Johnny’s Pinnacle pitch
Maverick Irish property developer Johnny Ronan was behind a £1bn bid to redevelop stalled City of London skyscraper The Pinnacle, it has emerged. The businessman had secured backing from Asian investors, according to Ireland’s Sunday Independent. Ronan’s Treasury Holdings had previously held a 60% stake in the Battersea Power Station site, which it bought in 2006 before the redevelopment plan collapsed in 2011. Treasury Holdings was wound up in 2012. But the Irishman now seems ready to return to the fray. The sight of the new Battersea development taking shape in south London may be all the motivation he needs.
Game of Thrones brush up
Paint manufacturer Mylands is in a fantasy world at the moment - the Game of Thrones set. Britain’s oldest family-owned and run paint manufacturer has got in touch to share that it has a starring role in the fantasy TV drama, as the official paint supplier to set builder Acapple Construction in Ireland. Mylands has supplied over 3,000 litres of paint, including almost 2,500 litres of its Dutch Metal Gold Leaf for what it describes as the “extravagant ‘Purple Wedding’ scenes”. The wedding itself ended when the groom dying from poisoning - which may have taken the gloss off proceedings.

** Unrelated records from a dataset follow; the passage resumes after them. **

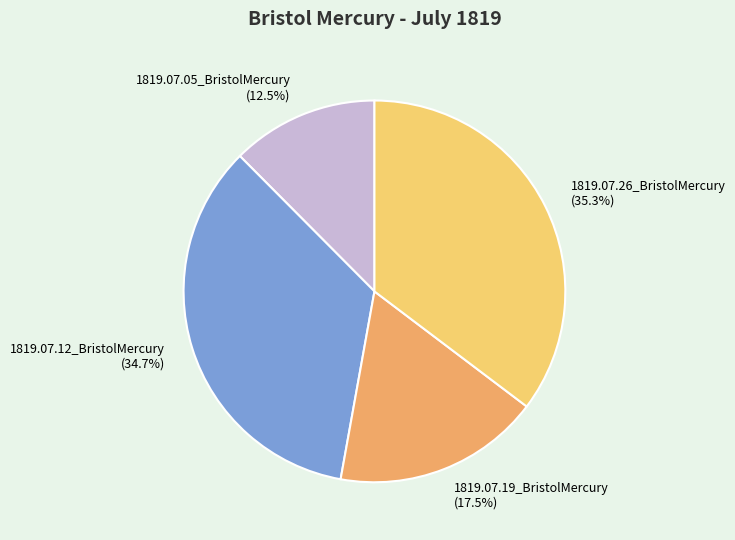

Which slice is the largest?

1819.07.26_BristolMercury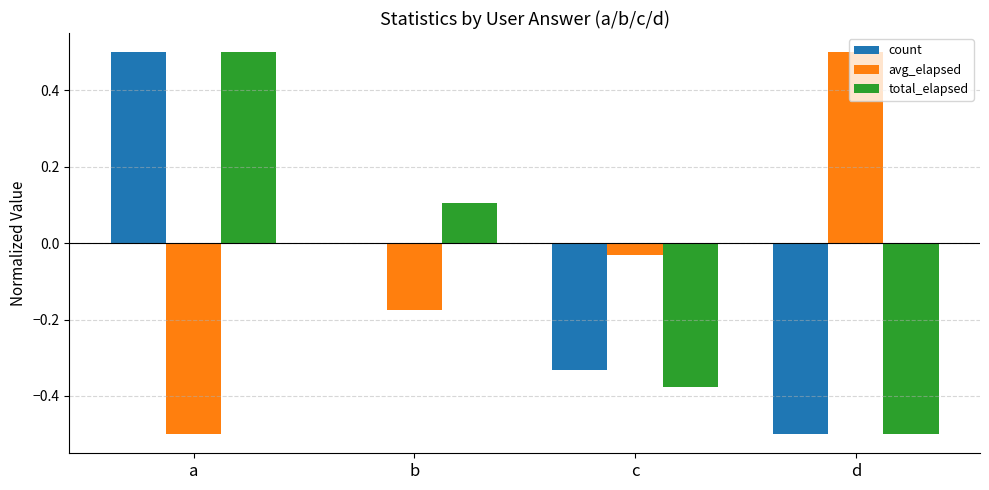

True or false: avg_elapsed has a value of 0.3 at d.

False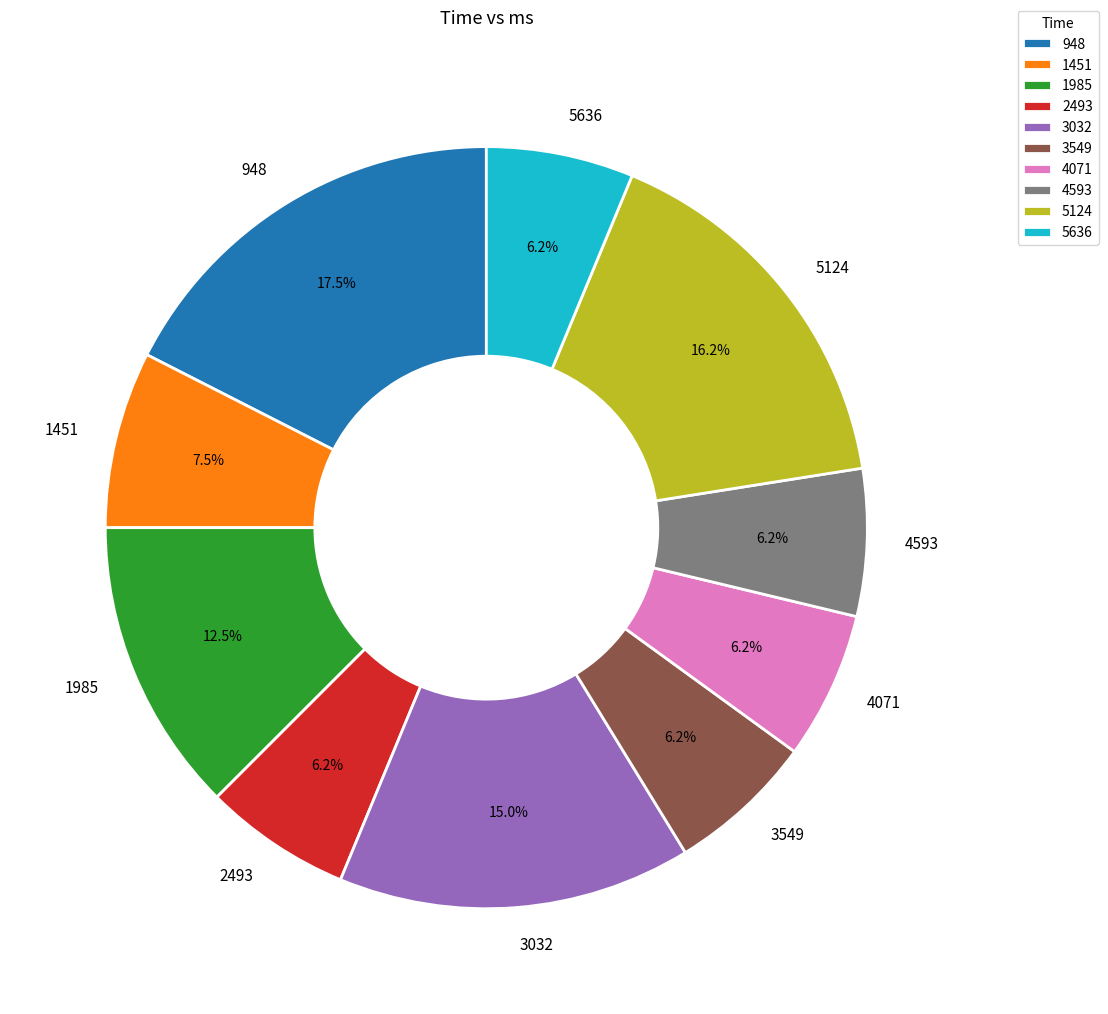

Approximately how many times larger is the value at 5124 compared to 1985?

1.3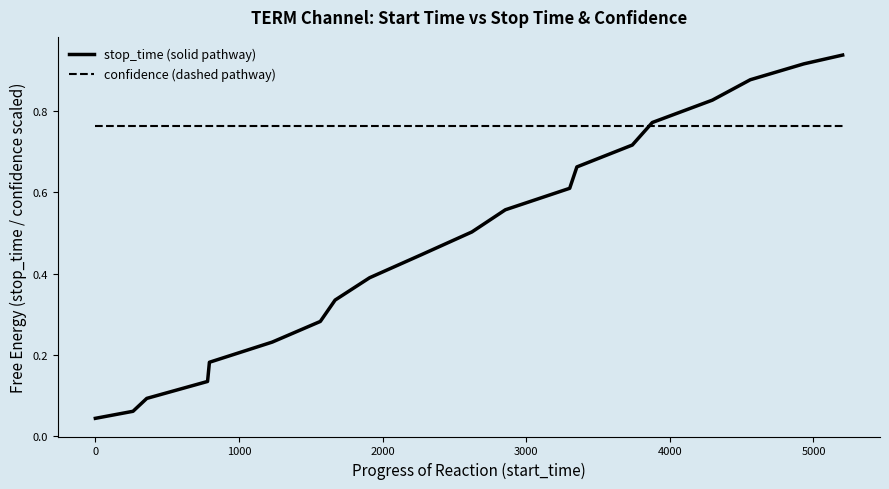

Which series has the largest range (max minus min)?

stop_time (solid pathway)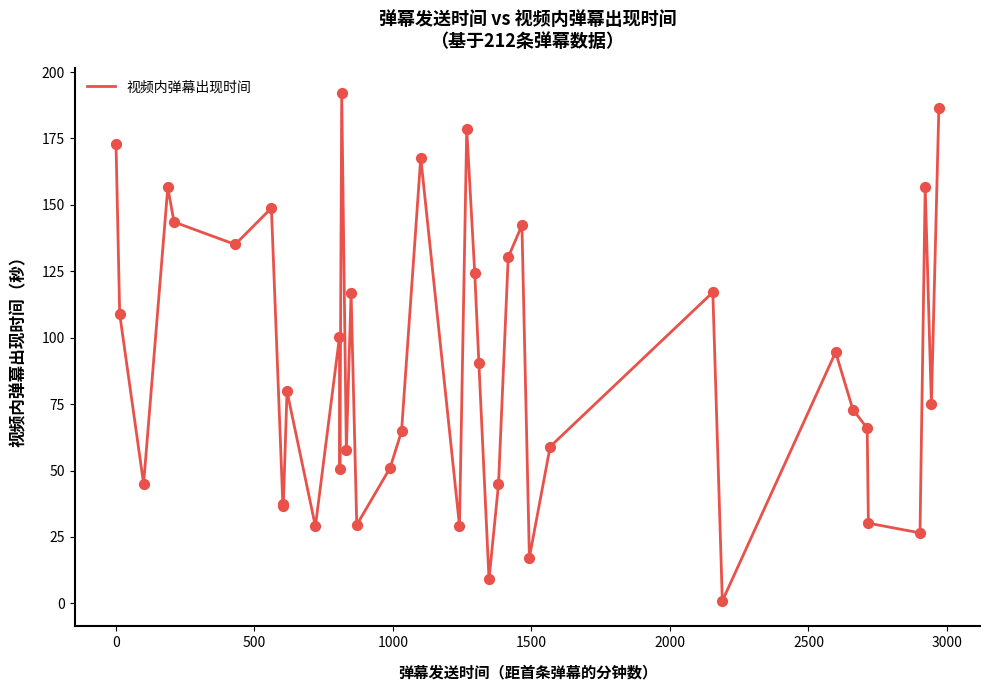

What is the greatest value displayed?

192.0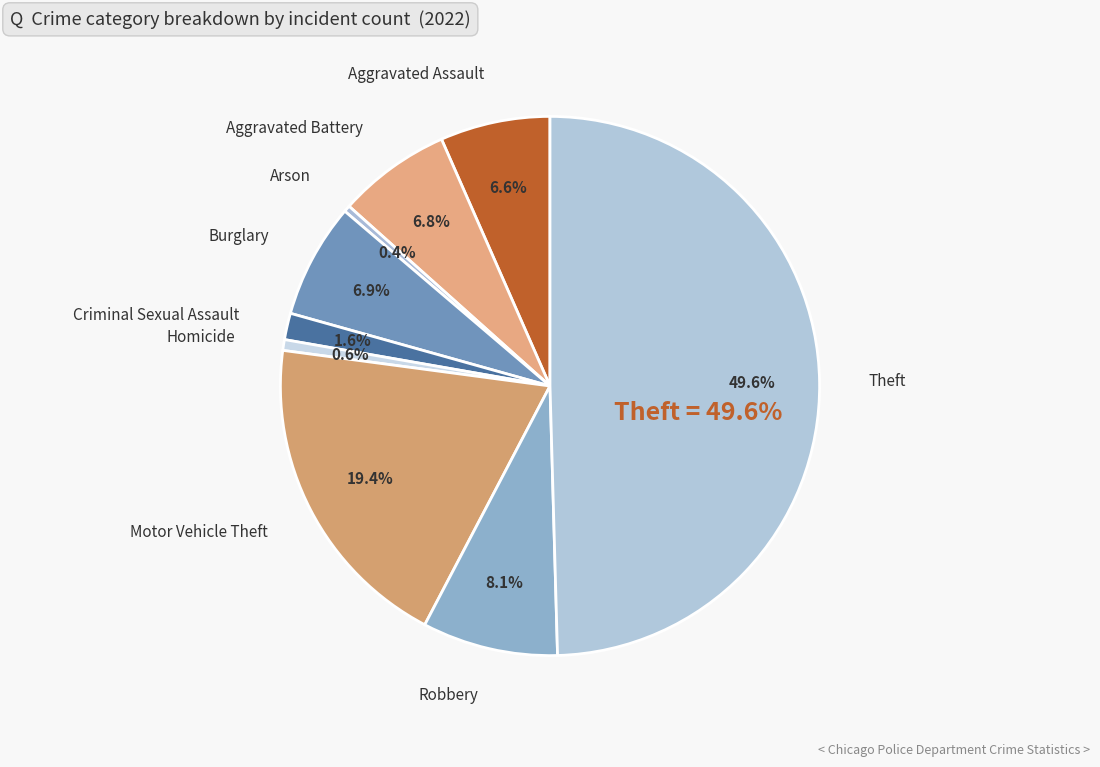

Which slice is the largest?

Theft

The engineer behind the world’s largest sculpture - the Mastaba in Abu Dhabi - has been awarded the Gold Medal by The Institution of Structural Engineers. Mike Schlaich, boss of Schlaich Bergermann und Partner in Germany, has worked on projects such as Christian Garden in Berlin, the Ting Kau cable-stayed bridge in Hong Kong, and the new Yamuna bridge in New Delhi, India. The Mastaba, a project conceived by artist Christo, is based on the shape of an ancient Egyptian tomb, and will be 150m high, and 225m by 300m in area. The sculpture will be constructed from 410,000 oil barrels - a testimony to the region’s principal industry - though construction is yet to start. Congratulations to Mike - clearly a slick operator.
Going that extra mile
Barratt director David Perkins is running this month’s London Marathon - and turning it into a family affair. Five of the Perkins clan will take part to raise money for Fight for Sight, a charity for research to prevent and treat sight loss. The director’s niece, 16-year-old Maddie Perkins, was diagnosed with Stargardt’s four years ago, a condition which causes light-sensitive cells in the retina to deteriorate. The Perkins family are aiming to raise £20,000, as they collectively clock-up 131 miles in their ‘Marathon4Maddie’ mission. To support their effort, please visit: www.justgiving.com/marathonformaddie.
Odd man out
Amid the chorus of disapproval from much of the housing lobby at Conservative plans to give housing association tenants a right to buy their homes, housebuilder Crest Nicholson welcomed in a statement “the extension of Right to Buy”. This may not be a surprise, given the number of Tory ministers flocking to Crest Nicholson sites for the obligatory construction photo-op recently. Work and pensions secretary Iain Duncan Smith is the latest, with David Cameron and George Osborne having both done the same in the last month. A far cry from the days before the crash when previous Crest chief executive John Calcutt was an advisor to Labour on housing policy. While the register of party political donations records nothing given by the company, you probably wouldn’t get very tempting odds for betting on how current CEO Stephen Stone will vote on 7 May.